**Problem details:** Read the data below. Every line holding the string "under" must be copied.

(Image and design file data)
((

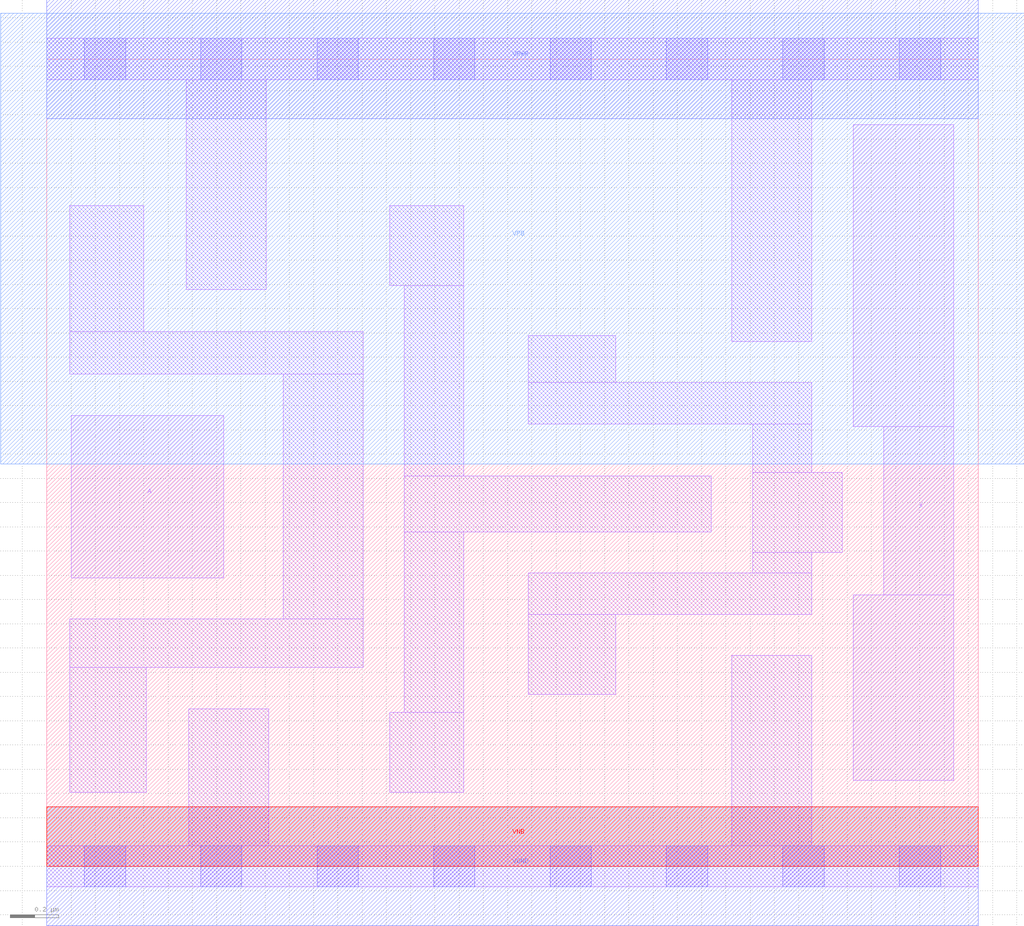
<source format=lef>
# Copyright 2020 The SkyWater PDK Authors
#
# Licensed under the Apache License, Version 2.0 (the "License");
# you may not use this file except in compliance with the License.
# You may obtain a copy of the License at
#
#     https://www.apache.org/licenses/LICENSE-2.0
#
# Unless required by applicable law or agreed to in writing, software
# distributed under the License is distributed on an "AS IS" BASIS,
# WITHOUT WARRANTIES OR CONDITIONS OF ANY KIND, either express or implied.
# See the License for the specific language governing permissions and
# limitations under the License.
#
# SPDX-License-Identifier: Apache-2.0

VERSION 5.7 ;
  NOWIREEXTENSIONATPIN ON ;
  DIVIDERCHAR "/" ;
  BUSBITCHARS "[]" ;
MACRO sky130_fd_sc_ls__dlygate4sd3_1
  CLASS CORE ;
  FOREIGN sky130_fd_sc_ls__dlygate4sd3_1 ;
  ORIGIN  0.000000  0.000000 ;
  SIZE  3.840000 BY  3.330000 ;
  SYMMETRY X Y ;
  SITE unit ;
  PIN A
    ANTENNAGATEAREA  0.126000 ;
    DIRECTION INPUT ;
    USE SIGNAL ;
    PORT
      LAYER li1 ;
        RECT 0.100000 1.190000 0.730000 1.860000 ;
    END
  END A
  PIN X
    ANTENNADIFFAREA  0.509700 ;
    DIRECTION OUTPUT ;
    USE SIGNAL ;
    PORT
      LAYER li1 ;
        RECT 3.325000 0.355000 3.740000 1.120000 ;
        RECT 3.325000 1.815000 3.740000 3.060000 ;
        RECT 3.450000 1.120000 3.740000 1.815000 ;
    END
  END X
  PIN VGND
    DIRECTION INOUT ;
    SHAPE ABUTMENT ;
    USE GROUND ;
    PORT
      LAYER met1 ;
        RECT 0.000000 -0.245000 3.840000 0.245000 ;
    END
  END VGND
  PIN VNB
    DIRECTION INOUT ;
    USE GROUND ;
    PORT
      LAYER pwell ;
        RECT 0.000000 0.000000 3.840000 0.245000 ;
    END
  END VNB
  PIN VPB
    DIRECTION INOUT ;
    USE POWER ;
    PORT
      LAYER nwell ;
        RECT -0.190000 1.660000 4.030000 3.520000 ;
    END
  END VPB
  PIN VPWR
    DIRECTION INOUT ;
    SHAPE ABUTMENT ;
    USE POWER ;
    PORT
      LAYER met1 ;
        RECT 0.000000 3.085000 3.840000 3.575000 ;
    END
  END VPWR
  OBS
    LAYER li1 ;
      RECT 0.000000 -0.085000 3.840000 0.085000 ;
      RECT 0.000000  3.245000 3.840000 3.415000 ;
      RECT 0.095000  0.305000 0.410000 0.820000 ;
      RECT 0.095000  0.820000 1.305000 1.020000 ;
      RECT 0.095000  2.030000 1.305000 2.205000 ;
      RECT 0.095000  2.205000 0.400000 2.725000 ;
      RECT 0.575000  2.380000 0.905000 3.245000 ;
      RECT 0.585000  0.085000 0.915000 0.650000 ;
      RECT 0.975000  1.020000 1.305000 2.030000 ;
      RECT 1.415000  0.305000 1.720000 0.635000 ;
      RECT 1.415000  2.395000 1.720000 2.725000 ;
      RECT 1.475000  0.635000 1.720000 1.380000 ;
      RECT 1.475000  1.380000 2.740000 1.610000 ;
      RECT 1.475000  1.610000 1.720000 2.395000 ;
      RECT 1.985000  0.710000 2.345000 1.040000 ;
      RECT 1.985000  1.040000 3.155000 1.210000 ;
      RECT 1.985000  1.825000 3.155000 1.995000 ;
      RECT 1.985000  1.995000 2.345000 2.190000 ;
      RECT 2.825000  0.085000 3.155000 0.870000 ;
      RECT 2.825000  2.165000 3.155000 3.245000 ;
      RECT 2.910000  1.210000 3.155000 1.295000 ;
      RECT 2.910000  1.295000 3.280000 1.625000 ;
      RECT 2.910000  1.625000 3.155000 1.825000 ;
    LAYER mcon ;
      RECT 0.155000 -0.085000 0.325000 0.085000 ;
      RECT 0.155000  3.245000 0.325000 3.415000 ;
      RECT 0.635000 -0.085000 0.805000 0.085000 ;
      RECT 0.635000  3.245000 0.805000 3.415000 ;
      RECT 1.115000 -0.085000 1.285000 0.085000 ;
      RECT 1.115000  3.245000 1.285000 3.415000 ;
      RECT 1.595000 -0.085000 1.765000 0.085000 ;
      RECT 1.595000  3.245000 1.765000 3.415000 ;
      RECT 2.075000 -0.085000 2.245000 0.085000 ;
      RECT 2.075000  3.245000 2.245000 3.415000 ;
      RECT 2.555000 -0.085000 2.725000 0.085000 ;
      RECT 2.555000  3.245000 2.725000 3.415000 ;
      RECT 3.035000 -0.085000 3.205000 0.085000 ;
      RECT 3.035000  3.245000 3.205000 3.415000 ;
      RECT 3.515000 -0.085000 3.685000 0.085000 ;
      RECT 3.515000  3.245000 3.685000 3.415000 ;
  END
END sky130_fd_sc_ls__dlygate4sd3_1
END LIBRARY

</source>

))

**The completed task:**
# Licensed under the Apache License, Version 2.0 (the "License");
# distributed under the License is distributed on an "AS IS" BASIS,
# limitations under the License.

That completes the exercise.